I signed the letter too, because I totally agree with the position that autonomous weapons that can take life-death decisions must never be developed. But I am also worried that outlawing killer machines would not be enough to obstruct the eventual arrival of the "third revolution in warfare". I am afraid that, after gunpower and nuclear arms, Artificial Intelligence will be used by people to exercise violence against other people, and to gain advantage in conflicts or the battlefield. You see, the letter focused on specialized hardware, such as drones or land robots, which would operate intelligently thanks to sophisticated AI software. But it is not the hardware that will matter in future wars. In an interconnected world, one where the "internet of things" interlinks virtually every device and every person on the planet, war will dematerialize. Airplanes, ships and tanks will become symbolic rather than actual. And present day cyberwars will look like innocent skirmishes compared to the all-out cyberwars of the future, which would be fought by AI systems.

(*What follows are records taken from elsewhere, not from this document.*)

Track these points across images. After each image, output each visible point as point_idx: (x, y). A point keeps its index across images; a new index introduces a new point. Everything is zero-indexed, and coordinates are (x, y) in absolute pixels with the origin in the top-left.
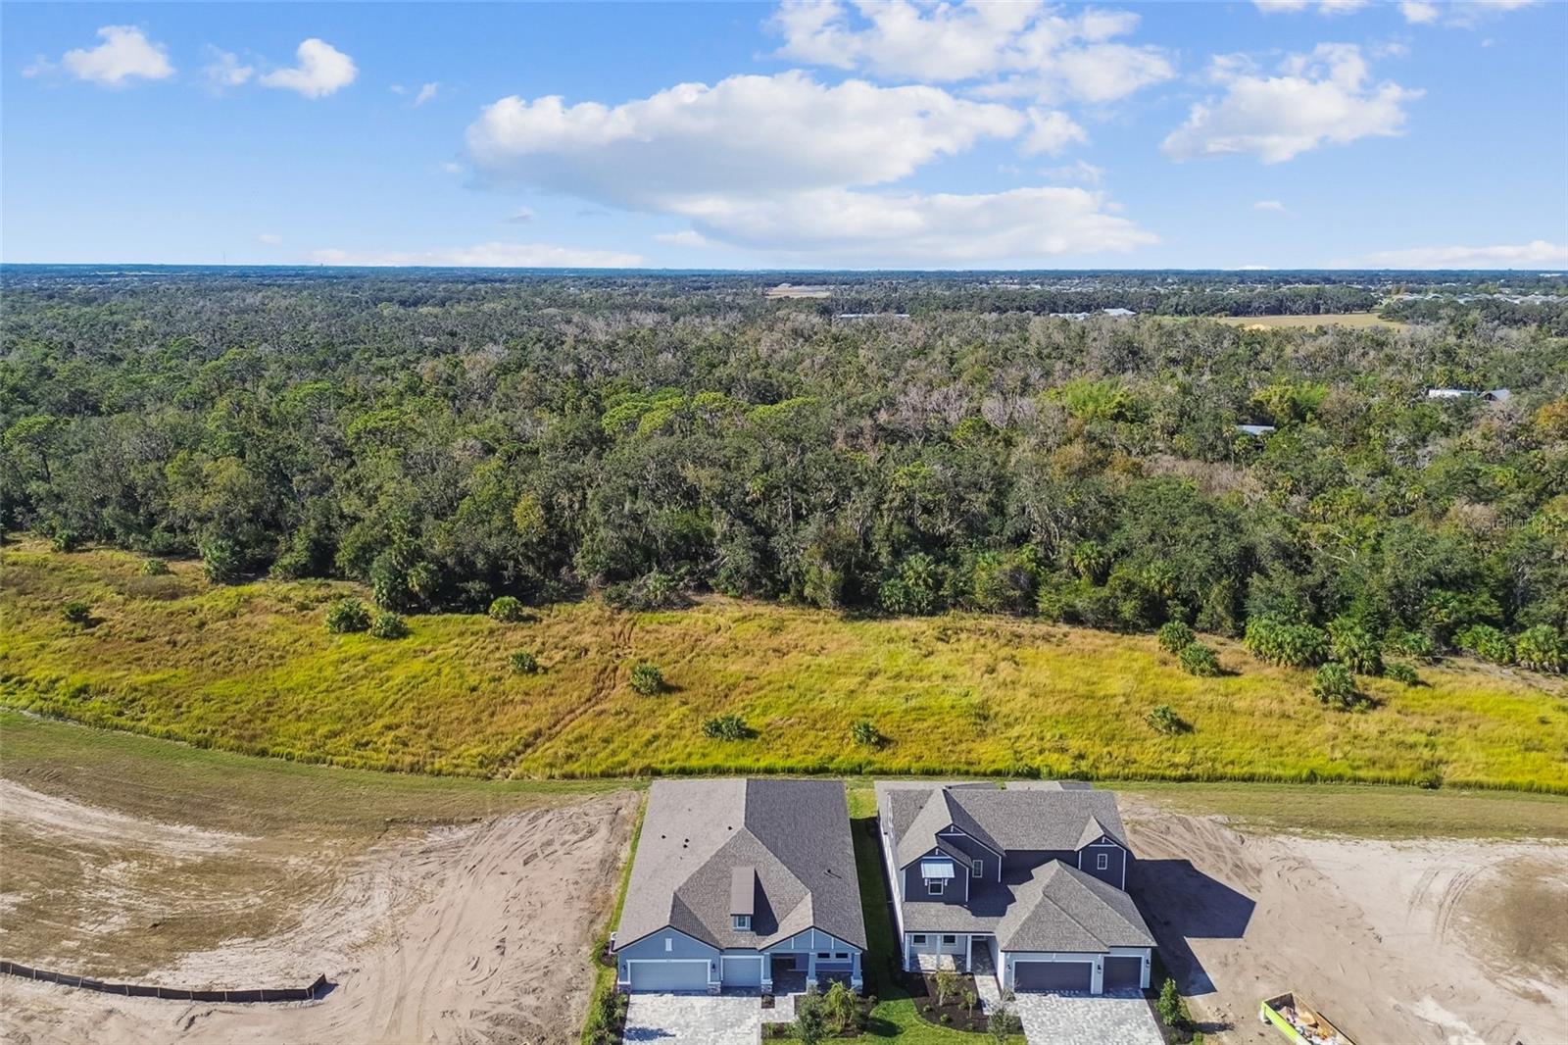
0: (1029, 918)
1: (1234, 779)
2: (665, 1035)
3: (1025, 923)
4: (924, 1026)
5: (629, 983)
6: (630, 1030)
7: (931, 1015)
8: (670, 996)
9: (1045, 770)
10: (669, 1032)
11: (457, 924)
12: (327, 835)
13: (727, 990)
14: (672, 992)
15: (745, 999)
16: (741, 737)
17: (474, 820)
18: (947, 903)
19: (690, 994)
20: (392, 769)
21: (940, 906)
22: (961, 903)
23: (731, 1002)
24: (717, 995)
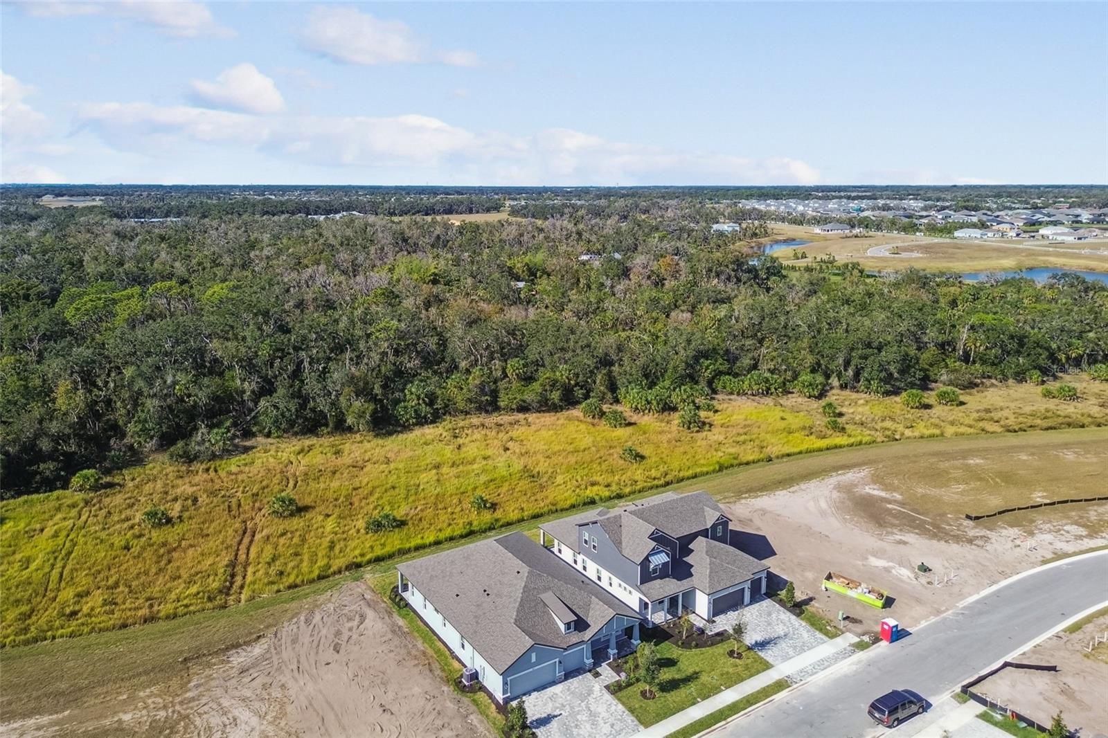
0: (711, 572)
1: (688, 478)
2: (556, 716)
3: (710, 576)
4: (688, 653)
5: (509, 694)
6: (531, 723)
7: (686, 645)
8: (535, 694)
9: (597, 498)
10: (556, 714)
11: (333, 709)
12: (135, 688)
13: (568, 675)
14: (534, 690)
15: (580, 677)
16: (398, 526)
17: (259, 637)
18: (661, 579)
19: (546, 688)
20: (124, 626)
21: (658, 581)
22: (668, 576)
23: (574, 683)
24: (563, 681)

The third revolution in warfare is likely to be one of software, not of hardware. Which makes it more dangerous than anything Terminator or Matrix could imagine. There are two main reasons why AI warfare on cyberspace is a deadly threat for the future. First, it is the low cost of producing software. Unlike the massive investment required to build a sophisticated autonomous drone, a small team of dedicated programmers can put together an AI system that can embed itself in a target, and either destroy it, or change its behavior or purpose. Imagine the control system of a nuclear plant taken over by a hostile AI, or the breaking systems of thousands of driverless cars speeding along the highways of Europe or America rendered functionless. Hacking adequate computer infrastructure to run hostile AI should be easy too. Secondly, the increased interconnectedness of everything provides data insights that a hostile AI could use to plan lethal attacks on infrastructure and lives. Conspiracy theorists of the future would be aghast with the sophistication and cunningness of hostile AI overturning governments, spreading vicious rumors, and destroying societies, by simply manipulating human perception.

Banning autonomous AI weapons is welcome. But the specter of an AI arms race will not vanish. It will only assume a dematerialized, purely digital, and much scarier dimension. The robot wars of the future will be fought in cyberspace.